Os anos de casa e a função rendem boas piadas. “Estou na Defensoria há 18 anos. Já sou um patrimônio da Defensoria, podem colocar a plaqueta de tombo”, brinca Lene, entre risos.

Lene sempre gostou de estar bem vestida para o trabalho e não dispensa o salto alto

História de amor

No início de 2020, Lene perdeu o segundo marido, Waldemir Cavalcante, o grande amor de sua vida. Ele teve um caso grave de Covid-19 e não resistiu. “Ele foi três vezes para o hospital. Na quarta vez, ele internou. Depois de sete dias, faleceu. Foi tudo muito rápido, uma coisa que eu não esperava”, lembra.

Ela ainda conversou com o marido no dia do aniversário dele, em uma videochamada. Dois dias antes da morte, uma enfermeira ligou para Lene, afirmando: “ele mandou ligar para você, para dizer que você é o amor da vida dele”.

“Costumo dizer que o primeiro marido foi um sapo e o segundo foi um príncipe. Sabe aquele marido, que se ele levantasse primeiro, ia lá no banheiro e colocava pasta de dente na minha escova, e se eu levantasse primeiro, eu fazia a mesma coisa? Era uma cumplicidade, uma parceria. Estava casada com ele há 16 anos. Ele participou da criação dos meus filhos, é o pai deles”, comenta.

Recomeçar

Com a perda do marido, Lene vive um recomeçar. Não dirigia e agora está terminando as aulas na autoescola. Era sempre Waldemir quem dirigia e ela não via necessidade de aprender. Lene quer aproveitar a vida estável que conquistou, para descansar e curtir os três netos.

Nesse recomeçar, está a realização de um sonho planejado com o marido. É a conclusão do chalé que estavam construindo na margem esquerda do rio Amazonas, na Costa do Tabocal. Ela havia abandonado o projeto, mas o retomou após um sonho. “Ele me abraçava, dizia que estava com saudade, apontava para o chalé e perguntava porque eu não tinha terminado. Agora estou dando continuidade”, descreve Lene.

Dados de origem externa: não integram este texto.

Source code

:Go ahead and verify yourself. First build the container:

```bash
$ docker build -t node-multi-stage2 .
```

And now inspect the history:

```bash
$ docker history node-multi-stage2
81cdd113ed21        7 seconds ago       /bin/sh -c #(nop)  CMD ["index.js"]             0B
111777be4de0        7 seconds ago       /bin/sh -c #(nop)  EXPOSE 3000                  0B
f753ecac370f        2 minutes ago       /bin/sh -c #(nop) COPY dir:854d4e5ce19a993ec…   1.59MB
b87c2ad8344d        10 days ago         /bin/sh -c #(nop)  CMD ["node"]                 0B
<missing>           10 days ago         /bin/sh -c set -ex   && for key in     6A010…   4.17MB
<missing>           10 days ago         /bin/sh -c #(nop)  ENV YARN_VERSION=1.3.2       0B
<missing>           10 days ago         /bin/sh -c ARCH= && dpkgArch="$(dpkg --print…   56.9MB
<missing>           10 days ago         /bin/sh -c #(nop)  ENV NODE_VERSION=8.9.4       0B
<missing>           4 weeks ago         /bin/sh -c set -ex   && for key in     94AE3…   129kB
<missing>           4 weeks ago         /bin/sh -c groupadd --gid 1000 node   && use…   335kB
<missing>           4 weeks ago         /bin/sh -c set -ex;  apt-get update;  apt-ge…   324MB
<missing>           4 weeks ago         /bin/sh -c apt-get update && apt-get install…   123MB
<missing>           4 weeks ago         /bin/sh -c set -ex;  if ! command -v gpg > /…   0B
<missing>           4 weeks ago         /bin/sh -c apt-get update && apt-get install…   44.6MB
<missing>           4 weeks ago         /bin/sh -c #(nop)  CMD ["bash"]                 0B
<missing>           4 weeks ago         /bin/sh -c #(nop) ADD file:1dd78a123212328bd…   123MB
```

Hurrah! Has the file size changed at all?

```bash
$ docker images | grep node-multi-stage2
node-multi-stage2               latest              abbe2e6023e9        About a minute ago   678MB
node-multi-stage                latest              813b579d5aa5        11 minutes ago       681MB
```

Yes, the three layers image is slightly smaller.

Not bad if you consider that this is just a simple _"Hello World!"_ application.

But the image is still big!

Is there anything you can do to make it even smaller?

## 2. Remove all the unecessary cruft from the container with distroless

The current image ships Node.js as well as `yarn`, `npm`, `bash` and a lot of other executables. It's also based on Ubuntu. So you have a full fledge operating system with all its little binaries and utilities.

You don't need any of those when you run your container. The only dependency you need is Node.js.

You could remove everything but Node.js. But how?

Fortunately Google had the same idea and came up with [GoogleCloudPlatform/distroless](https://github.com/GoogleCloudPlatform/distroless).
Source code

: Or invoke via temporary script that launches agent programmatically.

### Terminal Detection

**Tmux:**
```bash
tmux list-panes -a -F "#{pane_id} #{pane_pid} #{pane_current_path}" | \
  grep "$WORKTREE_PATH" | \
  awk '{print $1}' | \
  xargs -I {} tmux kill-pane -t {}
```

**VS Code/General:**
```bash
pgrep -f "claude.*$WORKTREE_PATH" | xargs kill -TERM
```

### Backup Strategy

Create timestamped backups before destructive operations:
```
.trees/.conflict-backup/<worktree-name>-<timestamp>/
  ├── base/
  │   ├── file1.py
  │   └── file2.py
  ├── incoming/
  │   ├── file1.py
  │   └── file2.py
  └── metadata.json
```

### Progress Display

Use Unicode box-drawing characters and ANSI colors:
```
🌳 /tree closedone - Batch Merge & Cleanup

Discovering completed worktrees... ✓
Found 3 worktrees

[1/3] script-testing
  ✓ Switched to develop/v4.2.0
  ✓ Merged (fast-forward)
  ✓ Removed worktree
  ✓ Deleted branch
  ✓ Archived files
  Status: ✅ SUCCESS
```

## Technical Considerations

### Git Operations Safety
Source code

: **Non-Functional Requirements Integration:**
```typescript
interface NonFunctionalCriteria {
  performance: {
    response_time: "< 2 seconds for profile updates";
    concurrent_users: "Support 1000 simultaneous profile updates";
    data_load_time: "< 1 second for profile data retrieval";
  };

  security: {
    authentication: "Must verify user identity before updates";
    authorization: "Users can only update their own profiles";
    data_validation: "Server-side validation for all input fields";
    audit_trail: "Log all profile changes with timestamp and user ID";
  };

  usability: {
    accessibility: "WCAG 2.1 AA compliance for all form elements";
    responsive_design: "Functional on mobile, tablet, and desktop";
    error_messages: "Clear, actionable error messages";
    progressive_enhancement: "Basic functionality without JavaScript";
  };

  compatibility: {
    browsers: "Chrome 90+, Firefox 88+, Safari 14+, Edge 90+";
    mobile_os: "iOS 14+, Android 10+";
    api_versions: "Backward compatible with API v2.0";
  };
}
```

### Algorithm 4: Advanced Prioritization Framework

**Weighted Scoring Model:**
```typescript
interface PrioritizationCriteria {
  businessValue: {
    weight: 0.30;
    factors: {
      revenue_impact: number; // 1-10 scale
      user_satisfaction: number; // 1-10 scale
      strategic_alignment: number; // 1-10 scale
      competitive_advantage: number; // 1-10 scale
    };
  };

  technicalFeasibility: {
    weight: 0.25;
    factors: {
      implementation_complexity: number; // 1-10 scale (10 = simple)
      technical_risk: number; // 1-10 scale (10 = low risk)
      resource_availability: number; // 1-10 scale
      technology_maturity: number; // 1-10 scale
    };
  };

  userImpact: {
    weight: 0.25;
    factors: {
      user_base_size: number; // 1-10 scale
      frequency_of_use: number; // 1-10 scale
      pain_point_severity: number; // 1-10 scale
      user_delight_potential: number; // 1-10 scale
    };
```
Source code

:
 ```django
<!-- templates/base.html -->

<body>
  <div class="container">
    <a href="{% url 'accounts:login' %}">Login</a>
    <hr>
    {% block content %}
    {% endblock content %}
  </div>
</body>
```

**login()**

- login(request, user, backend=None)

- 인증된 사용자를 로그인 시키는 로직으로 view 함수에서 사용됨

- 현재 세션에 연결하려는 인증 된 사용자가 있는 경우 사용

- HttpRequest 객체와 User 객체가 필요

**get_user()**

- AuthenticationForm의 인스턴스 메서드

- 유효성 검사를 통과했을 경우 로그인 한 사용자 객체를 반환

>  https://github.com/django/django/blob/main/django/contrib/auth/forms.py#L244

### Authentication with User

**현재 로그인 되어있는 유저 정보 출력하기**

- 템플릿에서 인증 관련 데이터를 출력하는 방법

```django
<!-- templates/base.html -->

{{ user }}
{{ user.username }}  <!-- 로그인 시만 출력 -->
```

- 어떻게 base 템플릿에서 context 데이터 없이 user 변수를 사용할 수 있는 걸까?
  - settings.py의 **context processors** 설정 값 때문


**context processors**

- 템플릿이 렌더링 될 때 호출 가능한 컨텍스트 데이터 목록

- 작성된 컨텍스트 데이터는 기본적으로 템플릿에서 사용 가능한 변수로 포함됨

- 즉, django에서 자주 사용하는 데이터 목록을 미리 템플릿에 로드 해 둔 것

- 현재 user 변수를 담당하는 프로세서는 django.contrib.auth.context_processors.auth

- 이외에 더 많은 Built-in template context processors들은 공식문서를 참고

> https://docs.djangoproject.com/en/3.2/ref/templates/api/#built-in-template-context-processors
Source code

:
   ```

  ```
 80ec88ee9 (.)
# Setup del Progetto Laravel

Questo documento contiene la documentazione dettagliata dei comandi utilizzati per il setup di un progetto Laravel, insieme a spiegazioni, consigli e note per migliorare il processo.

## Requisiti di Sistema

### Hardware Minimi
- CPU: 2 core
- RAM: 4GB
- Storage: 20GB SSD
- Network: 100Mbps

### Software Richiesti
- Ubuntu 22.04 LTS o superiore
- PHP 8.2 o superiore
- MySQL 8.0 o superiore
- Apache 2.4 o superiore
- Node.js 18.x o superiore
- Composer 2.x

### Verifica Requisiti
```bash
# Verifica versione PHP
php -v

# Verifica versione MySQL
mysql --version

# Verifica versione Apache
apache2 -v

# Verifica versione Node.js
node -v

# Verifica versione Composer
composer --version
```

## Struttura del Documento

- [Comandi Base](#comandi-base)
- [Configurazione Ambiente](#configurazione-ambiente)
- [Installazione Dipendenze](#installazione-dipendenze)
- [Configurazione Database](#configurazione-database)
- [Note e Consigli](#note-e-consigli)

Assim como supera a pouca estatura com elegância e sapatos de salto alto, Lene vem construindo sua história com a superação de todas as adversidades. E o salto alto? “Isso são anos de prática. Eu subo e desço escada rapidinho, literalmente no salto. Tudo o que faço é de salto. Se eu vier de tênis, acho que a minha perna dói”, diz Lene, do alto de seu 1,54 m de altura.

É como fazer do azedo do “limão” da vida, uma doce “limonada”.